WORK INSTRUCTION = Edit the listing below by replacing every occurrence of "BLOGS" with "BLOG", leaving all other lines and characters unchanged.
***
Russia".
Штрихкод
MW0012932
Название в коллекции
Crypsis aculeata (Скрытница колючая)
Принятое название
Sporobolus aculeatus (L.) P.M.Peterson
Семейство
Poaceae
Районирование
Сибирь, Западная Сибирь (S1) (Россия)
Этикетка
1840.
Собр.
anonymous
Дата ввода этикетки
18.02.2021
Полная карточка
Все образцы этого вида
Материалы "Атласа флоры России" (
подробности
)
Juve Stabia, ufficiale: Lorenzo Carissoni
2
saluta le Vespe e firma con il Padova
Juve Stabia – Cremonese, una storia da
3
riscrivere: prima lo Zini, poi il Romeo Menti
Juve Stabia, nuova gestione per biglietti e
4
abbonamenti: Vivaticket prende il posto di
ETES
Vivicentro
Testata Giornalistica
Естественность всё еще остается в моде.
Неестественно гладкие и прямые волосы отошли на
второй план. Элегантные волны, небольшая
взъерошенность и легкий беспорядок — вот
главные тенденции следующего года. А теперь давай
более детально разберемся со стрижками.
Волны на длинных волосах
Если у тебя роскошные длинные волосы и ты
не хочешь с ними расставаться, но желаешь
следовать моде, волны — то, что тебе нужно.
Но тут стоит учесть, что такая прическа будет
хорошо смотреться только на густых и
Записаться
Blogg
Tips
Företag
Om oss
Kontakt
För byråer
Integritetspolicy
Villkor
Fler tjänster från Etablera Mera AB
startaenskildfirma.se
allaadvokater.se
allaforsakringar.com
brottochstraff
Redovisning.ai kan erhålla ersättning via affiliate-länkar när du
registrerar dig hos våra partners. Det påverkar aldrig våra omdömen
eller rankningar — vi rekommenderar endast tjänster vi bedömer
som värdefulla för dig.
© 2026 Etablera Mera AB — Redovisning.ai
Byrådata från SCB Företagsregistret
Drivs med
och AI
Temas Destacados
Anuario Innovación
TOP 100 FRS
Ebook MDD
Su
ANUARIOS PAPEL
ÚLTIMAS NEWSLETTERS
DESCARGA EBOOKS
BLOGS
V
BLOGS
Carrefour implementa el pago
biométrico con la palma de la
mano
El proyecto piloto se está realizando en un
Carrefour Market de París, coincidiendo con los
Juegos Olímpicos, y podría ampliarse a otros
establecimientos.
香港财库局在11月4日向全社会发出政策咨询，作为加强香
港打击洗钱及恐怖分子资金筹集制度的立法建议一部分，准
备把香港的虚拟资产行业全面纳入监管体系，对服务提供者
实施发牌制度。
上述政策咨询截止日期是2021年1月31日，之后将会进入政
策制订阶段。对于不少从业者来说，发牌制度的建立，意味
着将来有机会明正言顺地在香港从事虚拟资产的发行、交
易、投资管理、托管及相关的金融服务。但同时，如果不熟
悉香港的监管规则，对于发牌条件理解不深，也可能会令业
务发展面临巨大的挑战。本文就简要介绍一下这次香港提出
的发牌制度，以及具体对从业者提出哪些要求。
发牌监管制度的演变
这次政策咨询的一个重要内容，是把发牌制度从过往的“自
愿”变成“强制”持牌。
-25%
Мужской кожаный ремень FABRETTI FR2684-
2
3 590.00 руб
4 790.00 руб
***
OUTPUT OF THE EXERCISE =
Russia".
Штрихкод
MW0012932
Название в коллекции
Crypsis aculeata (Скрытница колючая)
Принятое название
Sporobolus aculeatus (L.) P.M.Peterson
Семейство
Poaceae
Районирование
Сибирь, Западная Сибирь (S1) (Россия)
Этикетка
1840.
Собр.
anonymous
Дата ввода этикетки
18.02.2021
Полная карточка
Все образцы этого вида
Материалы "Атласа флоры России" (
подробности
)
Juve Stabia, ufficiale: Lorenzo Carissoni
2
saluta le Vespe e firma con il Padova
Juve Stabia – Cremonese, una storia da
3
riscrivere: prima lo Zini, poi il Romeo Menti
Juve Stabia, nuova gestione per biglietti e
4
abbonamenti: Vivaticket prende il posto di
ETES
Vivicentro
Testata Giornalistica
Естественность всё еще остается в моде.
Неестественно гладкие и прямые волосы отошли на
второй план. Элегантные волны, небольшая
взъерошенность и легкий беспорядок — вот
главные тенденции следующего года. А теперь давай
более детально разберемся со стрижками.
Волны на длинных волосах
Если у тебя роскошные длинные волосы и ты
не хочешь с ними расставаться, но желаешь
следовать моде, волны — то, что тебе нужно.
Но тут стоит учесть, что такая прическа будет
хорошо смотреться только на густых и
Записаться
Blogg
Tips
Företag
Om oss
Kontakt
För byråer
Integritetspolicy
Villkor
Fler tjänster från Etablera Mera AB
startaenskildfirma.se
allaadvokater.se
allaforsakringar.com
brottochstraff
Redovisning.ai kan erhålla ersättning via affiliate-länkar när du
registrerar dig hos våra partners. Det påverkar aldrig våra omdömen
eller rankningar — vi rekommenderar endast tjänster vi bedömer
som värdefulla för dig.
© 2026 Etablera Mera AB — Redovisning.ai
Byrådata från SCB Företagsregistret
Drivs med
och AI
Temas Destacados
Anuario Innovación
TOP 100 FRS
Ebook MDD
Su
ANUARIOS PAPEL
ÚLTIMAS NEWSLETTERS
DESCARGA EBOOKS
BLOG
V
BLOG
Carrefour implementa el pago
biométrico con la palma de la
mano
El proyecto piloto se está realizando en un
Carrefour Market de París, coincidiendo con los
Juegos Olímpicos, y podría ampliarse a otros
establecimientos.
香港财库局在11月4日向全社会发出政策咨询，作为加强香
港打击洗钱及恐怖分子资金筹集制度的立法建议一部分，准
备把香港的虚拟资产行业全面纳入监管体系，对服务提供者
实施发牌制度。
上述政策咨询截止日期是2021年1月31日，之后将会进入政
策制订阶段。对于不少从业者来说，发牌制度的建立，意味
着将来有机会明正言顺地在香港从事虚拟资产的发行、交
易、投资管理、托管及相关的金融服务。但同时，如果不熟
悉香港的监管规则，对于发牌条件理解不深，也可能会令业
务发展面临巨大的挑战。本文就简要介绍一下这次香港提出
的发牌制度，以及具体对从业者提出哪些要求。
发牌监管制度的演变
这次政策咨询的一个重要内容，是把发牌制度从过往的“自
愿”变成“强制”持牌。
-25%
Мужской кожаный ремень FABRETTI FR2684-
2
3 590.00 руб
4 790.00 руб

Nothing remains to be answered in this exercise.